- **Extract**
——
Sorry for sending the tgz with .svn included. And i did not send 
instructions.
To do a test with fib_trie, issue
$ make clean all ROUTE_ALG=TRIE & ./try a
with fib_radix:
$ make clean all ROUTE_ALG=RADIX & ./try a
with fib_lef:
$ make clean all ROUTE_ALG=LEF SBBITS=4 & ./try a

This last is to use 4 bits per main tree nodes. It could be chosen 
arbitrarily, but 4 seemed to be the best choice.

Regards,
Richard Kojedzinszky

On Tue, 6 Mar 2007, Robert Olsson wrote:

>
> Richard Kojedzinszky writes:
>
> > traffic, and also update the routing table (from BGP), the route cache
> > seemed to be the bottleneck, as upon every fib update the whole route
> > cache is flushed, and sometimes it took as many cpu cycles to let some
> > packets being dropped. Meanwhile i knew that *BSD systems do not use such
> > a cache, and of course without it a router can provide a constant
> > performance, not depending on the number of different ip flows, and
> > updating the fib does not take such a long time.
——
(Skeletal landmark data)
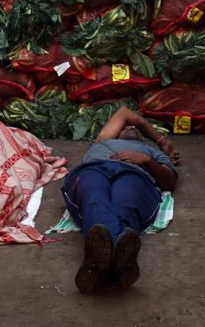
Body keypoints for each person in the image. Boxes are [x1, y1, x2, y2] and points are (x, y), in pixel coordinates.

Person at [61, 106, 179, 294]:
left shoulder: (152, 154)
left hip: (135, 175)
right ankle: (119, 262)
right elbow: (125, 113)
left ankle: (97, 265)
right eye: (126, 128)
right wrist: (161, 140)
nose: (132, 128)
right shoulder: (103, 141)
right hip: (94, 169)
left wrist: (147, 161)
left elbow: (169, 181)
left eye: (136, 130)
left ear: (142, 140)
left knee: (125, 204)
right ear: (117, 134)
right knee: (94, 199)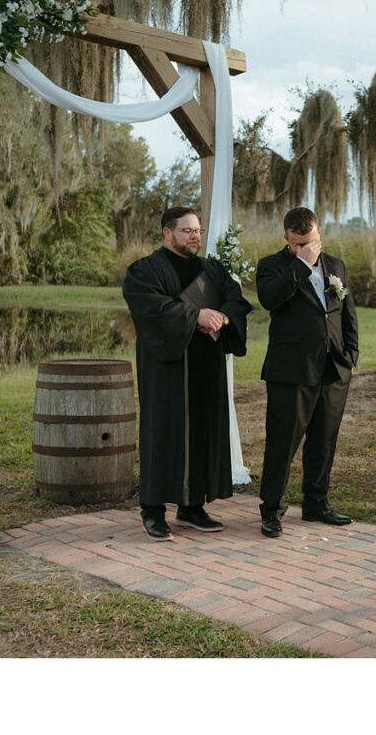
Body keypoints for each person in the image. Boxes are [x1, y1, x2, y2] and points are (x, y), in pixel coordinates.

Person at [122, 207, 252, 541]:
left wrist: (222, 318)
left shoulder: (211, 270)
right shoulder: (145, 271)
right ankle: (153, 510)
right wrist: (195, 316)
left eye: (197, 230)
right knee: (164, 432)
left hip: (205, 367)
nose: (195, 236)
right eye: (187, 230)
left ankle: (192, 506)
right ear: (167, 233)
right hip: (167, 370)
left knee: (202, 432)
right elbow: (151, 307)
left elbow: (235, 299)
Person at [256, 207, 358, 538]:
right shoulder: (272, 266)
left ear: (320, 234)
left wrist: (351, 355)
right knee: (283, 443)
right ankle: (271, 510)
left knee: (324, 439)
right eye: (298, 244)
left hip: (334, 367)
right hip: (291, 370)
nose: (306, 249)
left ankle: (316, 503)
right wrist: (300, 265)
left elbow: (347, 314)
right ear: (286, 238)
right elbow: (270, 299)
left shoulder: (336, 265)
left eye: (310, 242)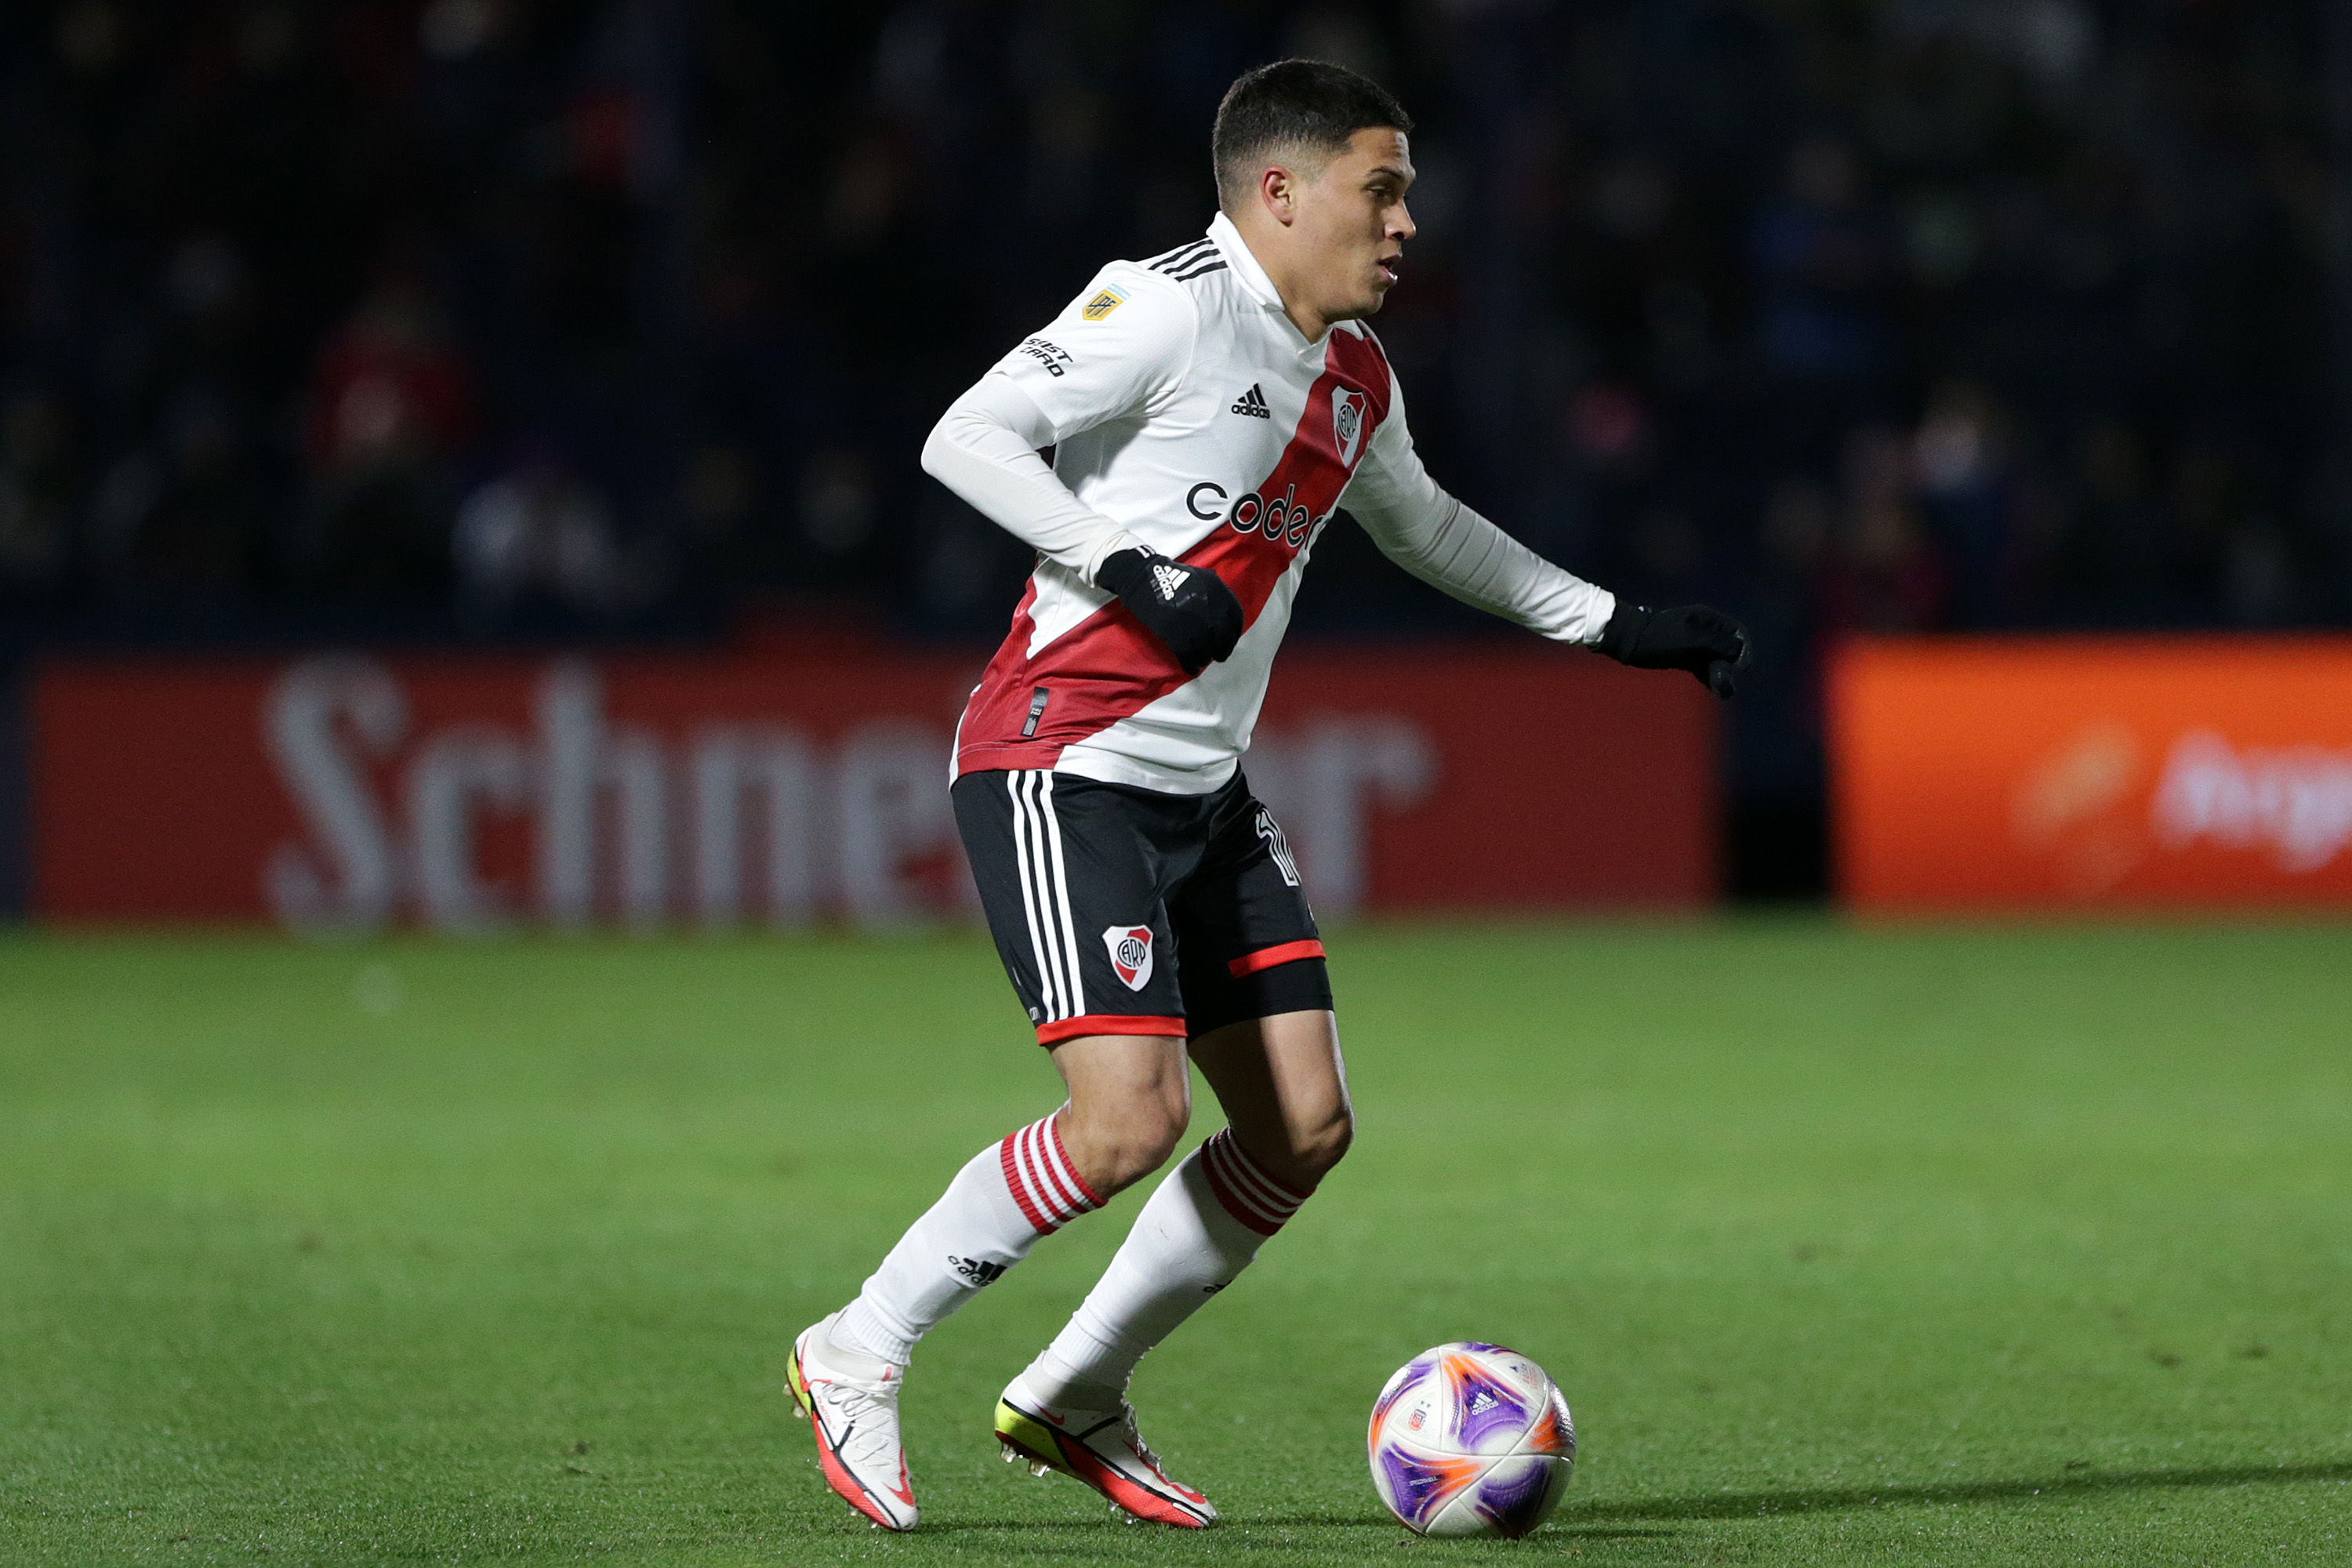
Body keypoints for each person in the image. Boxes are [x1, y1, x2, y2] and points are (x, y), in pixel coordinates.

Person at [787, 59, 1750, 1532]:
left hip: (1204, 792)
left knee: (1302, 1125)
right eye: (1384, 189)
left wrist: (1614, 625)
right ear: (1280, 192)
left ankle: (1074, 1390)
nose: (1407, 222)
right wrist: (1124, 568)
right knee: (1127, 1124)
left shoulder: (1354, 375)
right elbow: (964, 435)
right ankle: (857, 1345)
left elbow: (1430, 529)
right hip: (1065, 760)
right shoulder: (1165, 304)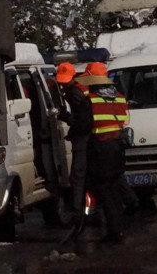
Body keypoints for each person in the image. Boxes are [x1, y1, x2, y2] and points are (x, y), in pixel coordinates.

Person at [84, 62, 131, 243]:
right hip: (118, 148)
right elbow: (125, 119)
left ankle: (115, 232)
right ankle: (120, 222)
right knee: (113, 187)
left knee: (104, 191)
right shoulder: (119, 97)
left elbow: (86, 125)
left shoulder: (91, 99)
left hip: (100, 149)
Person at [55, 62, 93, 240]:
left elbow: (82, 121)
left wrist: (66, 118)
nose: (62, 84)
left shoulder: (75, 93)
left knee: (77, 177)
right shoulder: (80, 89)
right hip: (88, 138)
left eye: (65, 81)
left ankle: (78, 214)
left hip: (83, 140)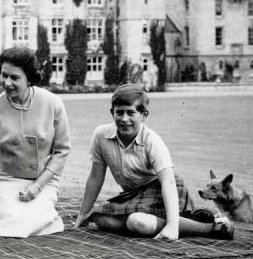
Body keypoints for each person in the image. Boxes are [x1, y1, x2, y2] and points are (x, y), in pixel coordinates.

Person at [74, 84, 234, 240]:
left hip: (163, 190)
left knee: (137, 222)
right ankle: (189, 220)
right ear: (112, 113)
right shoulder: (101, 135)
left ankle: (211, 228)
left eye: (131, 113)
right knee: (99, 219)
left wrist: (172, 226)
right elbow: (95, 177)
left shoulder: (152, 141)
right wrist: (82, 214)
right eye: (119, 113)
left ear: (144, 115)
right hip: (133, 194)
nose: (124, 119)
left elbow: (169, 182)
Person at [0, 46, 71, 237]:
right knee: (11, 217)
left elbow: (62, 151)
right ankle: (21, 218)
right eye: (3, 75)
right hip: (6, 178)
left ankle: (41, 217)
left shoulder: (53, 103)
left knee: (29, 219)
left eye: (14, 78)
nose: (7, 83)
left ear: (29, 78)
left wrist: (38, 185)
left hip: (43, 180)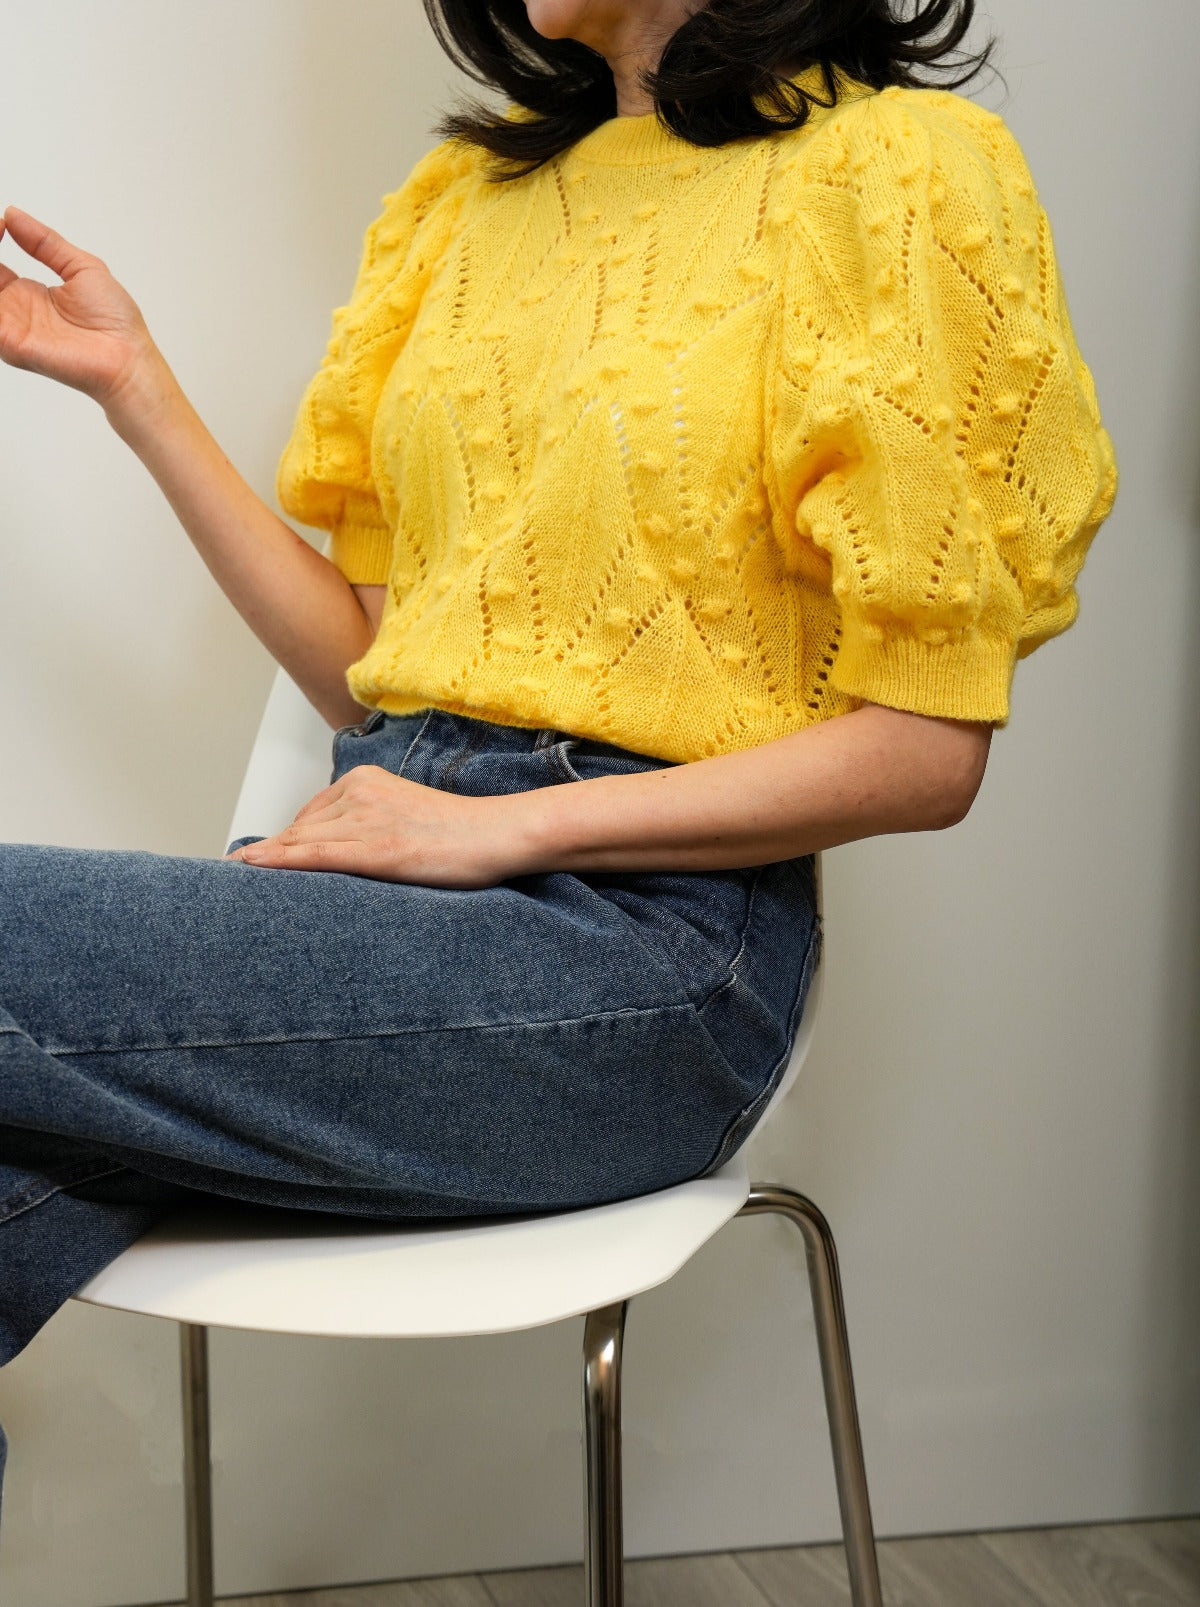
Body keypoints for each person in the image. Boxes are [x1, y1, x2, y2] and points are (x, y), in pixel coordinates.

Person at [0, 0, 1117, 1519]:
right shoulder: (467, 208)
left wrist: (501, 835)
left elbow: (925, 754)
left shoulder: (905, 173)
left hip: (647, 957)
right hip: (389, 903)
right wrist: (137, 391)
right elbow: (373, 668)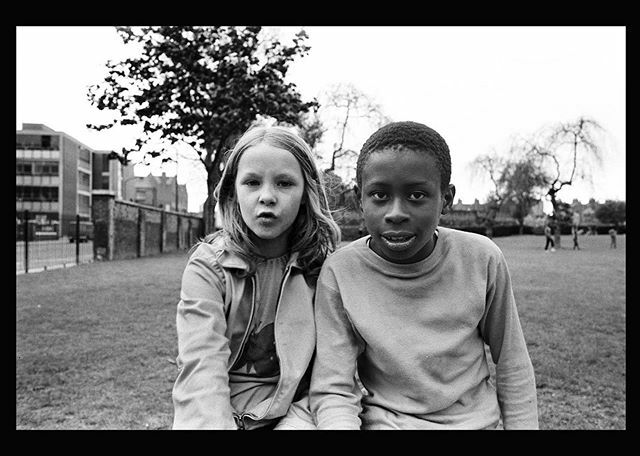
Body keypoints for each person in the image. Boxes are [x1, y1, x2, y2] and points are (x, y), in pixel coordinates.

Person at [309, 121, 539, 430]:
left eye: (417, 196)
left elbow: (512, 363)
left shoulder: (482, 258)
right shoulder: (340, 271)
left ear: (446, 199)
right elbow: (333, 387)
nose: (396, 212)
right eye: (378, 195)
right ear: (358, 199)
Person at [172, 125, 341, 430]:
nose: (267, 197)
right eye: (251, 182)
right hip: (221, 412)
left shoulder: (321, 270)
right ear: (233, 192)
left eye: (284, 183)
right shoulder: (209, 267)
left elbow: (333, 374)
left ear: (306, 194)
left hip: (294, 415)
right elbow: (201, 367)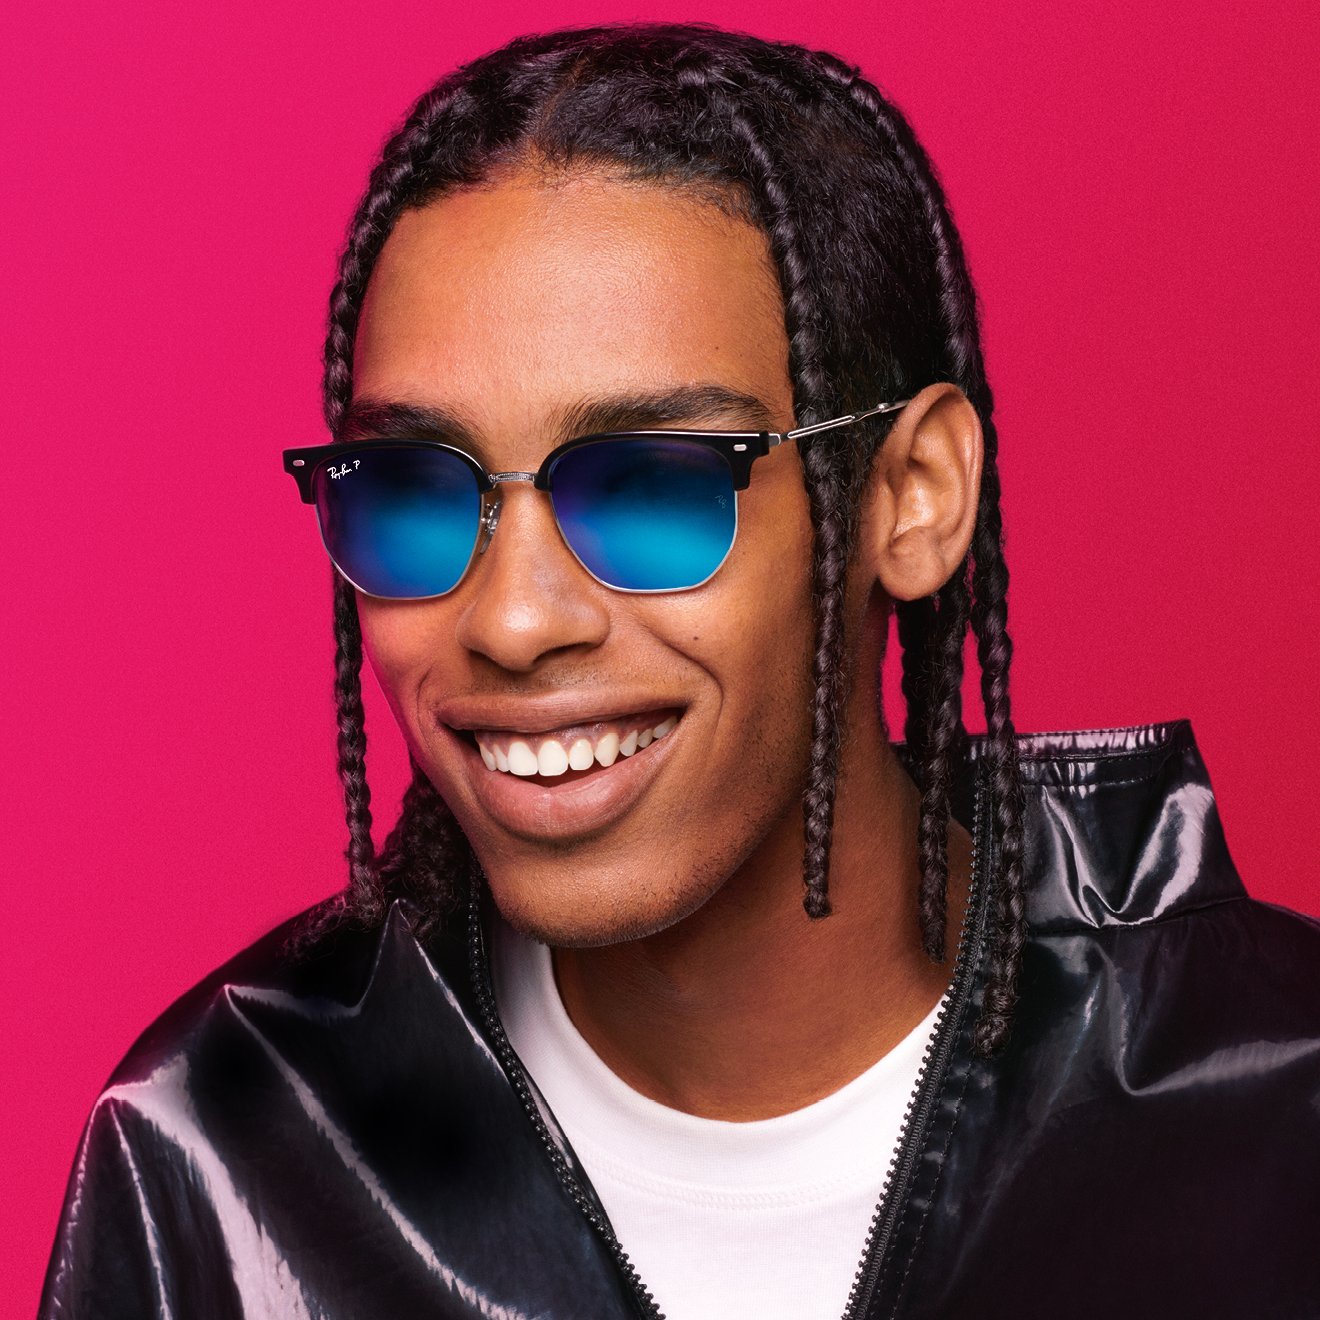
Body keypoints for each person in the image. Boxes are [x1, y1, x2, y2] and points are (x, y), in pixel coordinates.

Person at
——
- **Tasks**
1 - In the message about routing-table tests, copy the passage that starts at the words "Sorry for sending" and ends after "the best choice.".
2 - Translate this sentence from the message about routing-table tests into Spanish: "It could be chosen arbitrarily, but 4 seemed to be the best choice."

- **Answers for the tasks**
1 -
Sorry for sending the tgz with .svn included. And i did not send 
instructions.
To do a test with fib_trie, issue
$ make clean all ROUTE_ALG=TRIE & ./try a
with fib_radix:
$ make clean all ROUTE_ALG=RADIX & ./try a
with fib_lef:
$ make clean all ROUTE_ALG=LEF SBBITS=4 & ./try a

This last is to use 4 bits per main tree nodes. It could be chosen 
arbitrarily, but 4 seemed to be the best choice.

2 - Podría elegirse arbitrariamente, pero 4 parecía ser la mejor opción.